Uma dúvida que fica depois dessas observações é: de quantos eleitores que estamos falando? Quantos, entre os 156 milhões de eleitores brasileiros, estão fartos da polarização e poderiam ter abraçado uma candidatura de centro capaz de representar seus interesses? Esse número talvez fosse, como parece, suficiente para mandar um candidato para o segundo turno. Sendo assim, por que não surgiu um candidato de centro capaz de se viabilizar diante do eleitor? Se isso não aconteceu, de quem é a culpa?

De forma simplista e resumida, a resposta a essa questão está estampada no título deste artigo. Se havia um partido capaz de liderar esse processo em nível nacional, era o PSDB. Pela abrangência nacional da legenda, por sua relevância na cena política brasileira e por seu papel na história do país, era ele que reunia as melhores condições de oferecer ao eleitor uma candidatura baseada em propostas que significasse uma alternativa real de poder.

Das oito eleições diretas para Presidente da República que houve no Brasil desde 1989, o partido foi protagonista em seis.

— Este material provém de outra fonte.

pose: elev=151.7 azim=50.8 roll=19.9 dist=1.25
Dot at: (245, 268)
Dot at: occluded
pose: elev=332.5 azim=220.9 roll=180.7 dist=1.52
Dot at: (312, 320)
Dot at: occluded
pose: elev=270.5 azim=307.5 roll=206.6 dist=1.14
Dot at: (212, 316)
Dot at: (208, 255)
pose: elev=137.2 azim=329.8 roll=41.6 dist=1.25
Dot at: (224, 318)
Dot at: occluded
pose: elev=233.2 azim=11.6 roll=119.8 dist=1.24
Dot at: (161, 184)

Em duas delas, em 1994 e 1998, levou Fernando Henrique Cardoso ao Planalto no primeiro turno. Das outras seis disputas, só não esteve no segundo turno em duas oportunidades: na primeira, em 1989 e na última, em 2018. As eleições deste ano são as primeiras em que o partido não se mostrou capaz, sequer de se entender em torno de um nome para representá-lo.

Preso em seus problemas internos e consumido pela ciumeira entre seus principais líderes, o partido chegou a promover prévias para a escolha de seu candidato ao Planalto nas eleições deste ano. O que poderia ter significado um avanço na política brasileira (ou seja, a consulta aos filiados para a definição da cabeça de chapa) acabou sendo a prova da incapacidade das lideranças tucanas de respeitar a decisão de suas bases. O escolhido, o então governador de São Paulo, João Doria, foi boicotado por seus próprios aliados. E, diante da incapacidade de fazer os líderes endossar a escolha dos filiados, ele acabou desistindo da candidatura.

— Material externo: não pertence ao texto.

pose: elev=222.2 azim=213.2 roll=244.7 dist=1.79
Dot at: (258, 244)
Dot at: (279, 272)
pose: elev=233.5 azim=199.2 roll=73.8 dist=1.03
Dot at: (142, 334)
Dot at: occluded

E o que fez o partido depois disso? Nada. Incapazes de encontrar uma alternativa para resolver o problema que criaram para si mesmos, os mesmos políticos que jogaram Doria aos leões ficaram sem alternativas — e, no final, tiveram que se contentar com a presença da senadora Mara Gabrilli como candidata a vice na chapa do MDB.

Mais do que uma demonstração de incompetência política, há uma lição a ser tirada da incapacidade que o centro demonstrou de encontrar um candidato capaz de representá-lo nas eleições deste ano. A ausência de um nome de consenso mostra que, sem um projeto claro e sem a indicação dos benefícios que aquilo pode gerar para o cidadão, nenhum político consegue ir a lugar algum. Que sirva de lição ao PSDB e a todo o centro: numa eleição o passado é importante para a definição do candidato; mas na hora da decisão, conta menos do que a promessa de futuro.

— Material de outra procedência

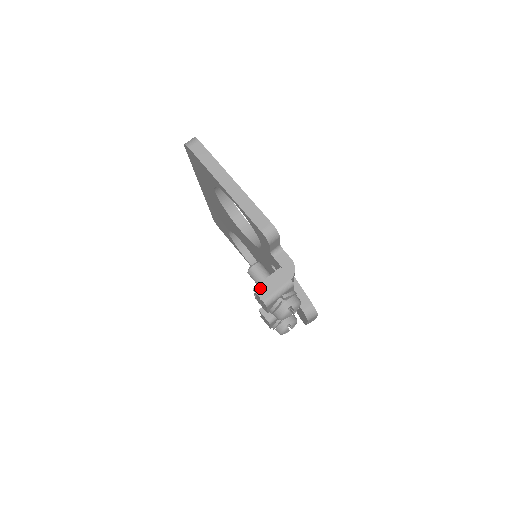
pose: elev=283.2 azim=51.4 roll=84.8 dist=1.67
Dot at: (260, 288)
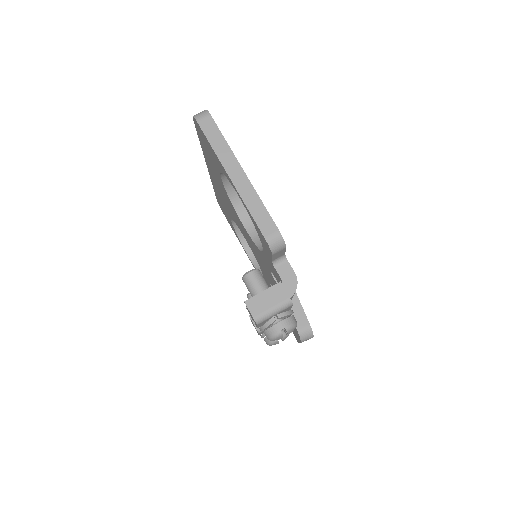
Dot at: (253, 302)
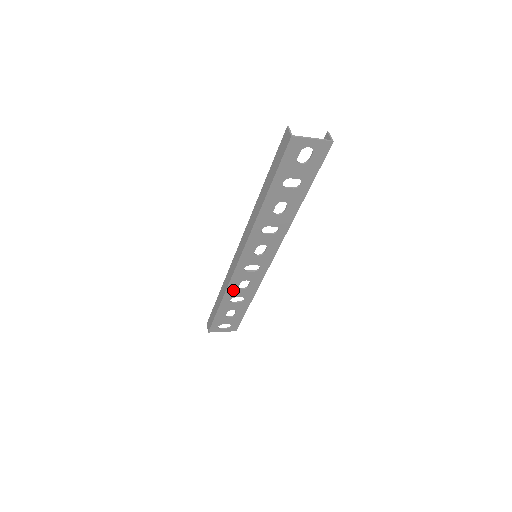
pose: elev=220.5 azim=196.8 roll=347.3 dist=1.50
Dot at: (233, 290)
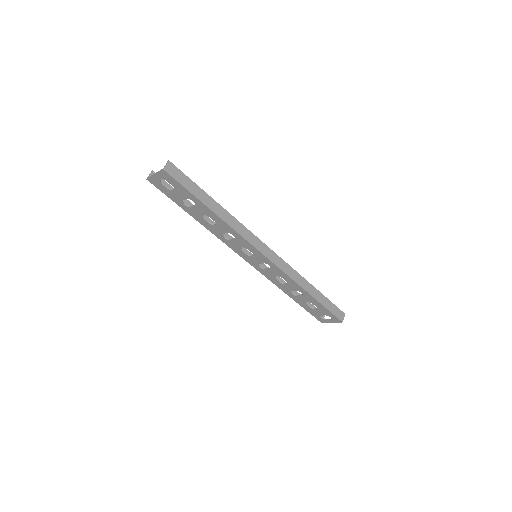
Dot at: (281, 285)
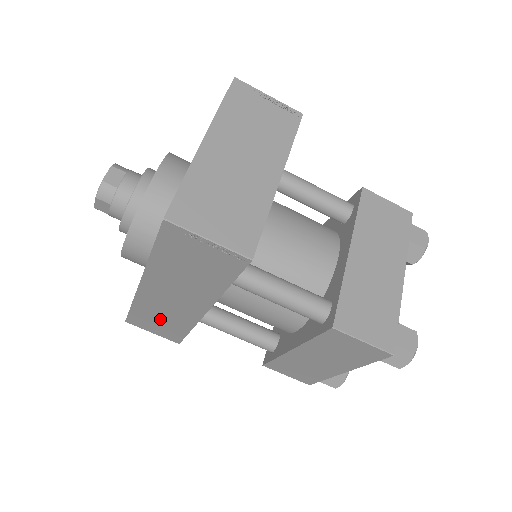
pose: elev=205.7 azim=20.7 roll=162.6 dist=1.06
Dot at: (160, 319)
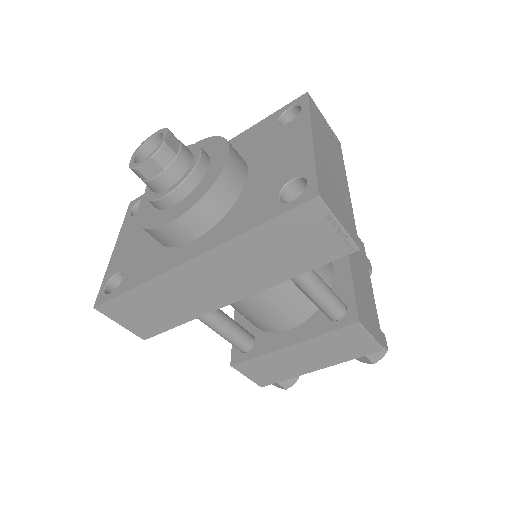
Dot at: (159, 306)
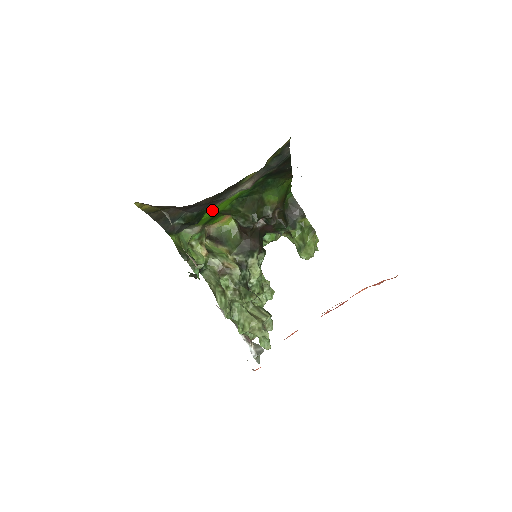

O centro precisa se unir, debater, chegar a um acordo sobre o que está disposto a oferecer. E depois, como fez Lula após a derrota para Fernando Henrique em 1998, sair pelo Brasil explicando à sociedade o que pretende fazer. E, como fez Bolsonaro nos anos anteriores a 2018, se dirigir ao eleitor com um discurso objetivo e convincente. O eleitor só escolhe um político para representá-lo depois que ele se oferece como alternativa, mostra capacidade de articulação, apresenta o que tem a oferecer e indica onde pretende chegar. Para ganhar uma eleição, o candidato precisa ter visão de futuro, clareza, sinceridade e disposição de mostrar serviço. O resto é com o eleitor.

Bom voto a todos.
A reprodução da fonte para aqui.